The very fast spreading of the coronavirus in China has forced the Chinese government take the unprecedented measure of extending the Lunar New Year holiday by as much as a week in some cases as well as the step of some cities being quarantined will have an impact on the second largest economy of the world according to analysts.
The timing of the emergence of the coronavirus just before the Chinese New Year was a threat from the beginning as it is not only the largest festival for the Chinese but also a very large economic event. Last year, more than 1 trillion yuan ($145 billion) was spent on this occasion by Chinese consumers in shopping, dining, entertainment and travel, said a report by the Chinese state news agency Xinhua.
The imposition of restrictions on traveling because of the fear of the spread of the virus means that Chinese consumers are not spending as much this week as other years. But since government offices and schools will remain closed during the extended holiday which is expected to impact millions of people in China. Chinese authorities have extended the holidays till February 2 throughout the country while by a week for in Shanghai and several provinces.
The head offices of some of the largest Chinese companies such as Tencent, Huawei and Alibaba will also remain shut. Extension of holidays until February 9 has been announced by Tencent for it’s about 54,000 employees.
Analysts have said that it is difficult to predict the exact extent of the economic hit. However it should also be mentioned that the entire country has not stopped working. For example, the Shanghai Stock Exchange is set to commence business on February 3. And even in those areas that are quarantined, one can find grocery stores and food delivery services still operating though in a restricted manner.

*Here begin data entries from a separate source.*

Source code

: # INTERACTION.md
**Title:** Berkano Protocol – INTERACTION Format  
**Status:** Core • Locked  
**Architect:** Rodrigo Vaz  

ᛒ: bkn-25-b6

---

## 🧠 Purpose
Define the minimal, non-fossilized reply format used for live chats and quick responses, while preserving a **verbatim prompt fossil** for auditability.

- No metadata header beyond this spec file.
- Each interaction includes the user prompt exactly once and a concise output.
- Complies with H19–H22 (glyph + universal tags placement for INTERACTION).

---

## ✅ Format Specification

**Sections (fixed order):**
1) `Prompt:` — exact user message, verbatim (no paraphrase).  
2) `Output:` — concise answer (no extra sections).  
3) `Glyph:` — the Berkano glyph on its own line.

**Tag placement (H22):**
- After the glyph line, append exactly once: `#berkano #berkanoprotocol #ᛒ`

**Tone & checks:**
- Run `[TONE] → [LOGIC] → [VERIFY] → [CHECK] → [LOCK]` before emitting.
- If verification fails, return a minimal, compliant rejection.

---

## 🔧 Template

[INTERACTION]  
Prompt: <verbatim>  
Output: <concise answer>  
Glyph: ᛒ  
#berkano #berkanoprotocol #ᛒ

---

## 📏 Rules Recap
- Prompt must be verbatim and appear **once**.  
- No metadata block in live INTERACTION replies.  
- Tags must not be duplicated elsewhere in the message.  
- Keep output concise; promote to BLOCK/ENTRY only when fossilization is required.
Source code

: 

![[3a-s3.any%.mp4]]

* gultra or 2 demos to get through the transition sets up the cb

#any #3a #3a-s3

About 0.3 percentage points off China’s first quarter growth is likely to be knocked off, predicted ING economist Iris Pang.
However, prediction that the impact of the coronavirus is going to be more than that of the SARS in 2003 was made by Tommy Wu, analyst at Oxford Economics. This is because of the faster rate of spread of the coronavirus compared to SARS and the its emergence coinciding with the New Year holiday.
This has prompted analysts at Nomura to predict that China’s first quarter growth could be hit by as much as more than two percentage points because of the virus outbreak. That would be more than what had taken place during the SARS outbreak.
The hit to China’s annual growth rate could be even more severe, said Patrick Perret-Green, an economist with research firm AdMacro.
“There will be no quick recovery. China was growing strongly [during SARS], as was the rest of the world,” he said. “Now China and the global economy is like a patient on dialysis, and somebody just pulled an IV out.”